Tomorrow’s miracle medicines, made from ?5 feedstocks

A 好色先生TV researcher is set to reinvent the way everyday chemical feedstocks are transformed into high-value molecules for the pharmaceutical, agrochemical and materials industries.
Dr Jamie Docherty of Lancaster’s Department of Chemistry has secured a prestigious UKRI New Investigator Award, worth more than ?600K to undertake the three-year project to develop innovative 3D feedstocks
Most modern medicines and crop-protection agents start life as simple, flat “aromatic” rings ? inexpensive, abundant chemicals produced on a hundred-million-ton scale each year. Whilst easy to make, these pancake-like structures often struggle to fit precisely into complex shapes within biological targets, limiting their potency.
“Nature is three-dimensional” ? Dr Docherty explains. “Giving drug molecules extra depth can dramatically improve how they interact with the body, but building that 3D complexity has classically been slow, wasteful and expensive. Our research changes that equation.”
Imagine shining a light and watching flat molecules contort into high complexity, three-dimensional structures. Dr Docherty’s breakthrough research makes it possible to capture and stabilise these shapes, opening up an entirely new dimension of chemical design. By catching these new molecules with a finely tuned catalyst, the researchers can clip on new chemical groups in a single, elegant step, locking in a rigid, three-dimensional scaffold that medicinal chemists can immediately explore.

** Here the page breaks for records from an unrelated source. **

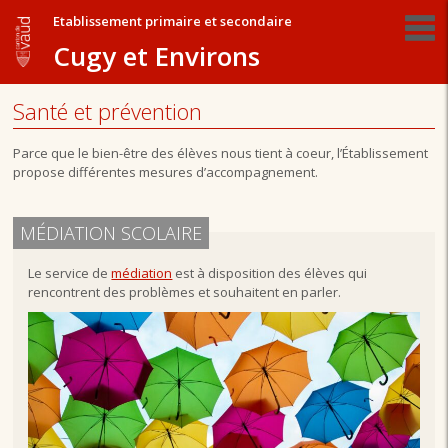
Etablissement primaire et secondaire
Cugy et Environs
Santé et prévention
Parce que le bien-être des élèves nous tient à coeur, l’Établissement
propose différentes mesures d’accompagnement.
MÉDIATION SCOLAIRE
Le service de
médiation
est à disposition des élèves qui
rencontrent des problèmes et souhaitent en parler.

Early lab results have already cracked a decades-old problem: unwanted side-reactions that used to derail these processes. By pioneering a new approach, Dr Docherty’s team can now produce the sought-after 3D products in outstanding yield ? cleanly and reliably ? opening the door to a whole new class of molecules. Because the method starts with inexpensive, widely available raw materials and uses light as the driving force, it promises a greener, more economical route to complex molecules ? supporting the UK’s ?94 billion life-sciences sector and its 280,000-strong workforce.
The new ring systems could serve as:
- “Bio-isosteres” ? drop-in replacements that help medicine designers fine-tune potency, avoid side-effects or sidestep existing patents.
- Agrochemical leads with enhanced environmental profiles.
- Precision materials where rigid structures are key.
Dr Docherty will collaborate with industrial partners to fast-track promising structures into real-world testing and will share the team’s findings at national and international conferences.
Dr Docherty said: “This grant gives us the freedom to chase bold ideas. If we can turn flat, commodity chemicals into smart, 3D building blocks at the flick of a light switch, we’ll open the door to medicines and materials that simply weren’t feasible before.”
The project will fund a post-doctoral researcher and offer training opportunities for students in Lancaster’s rapidly growing Chemistry Department, which has benefited from more than ?27 million of investment since 2012.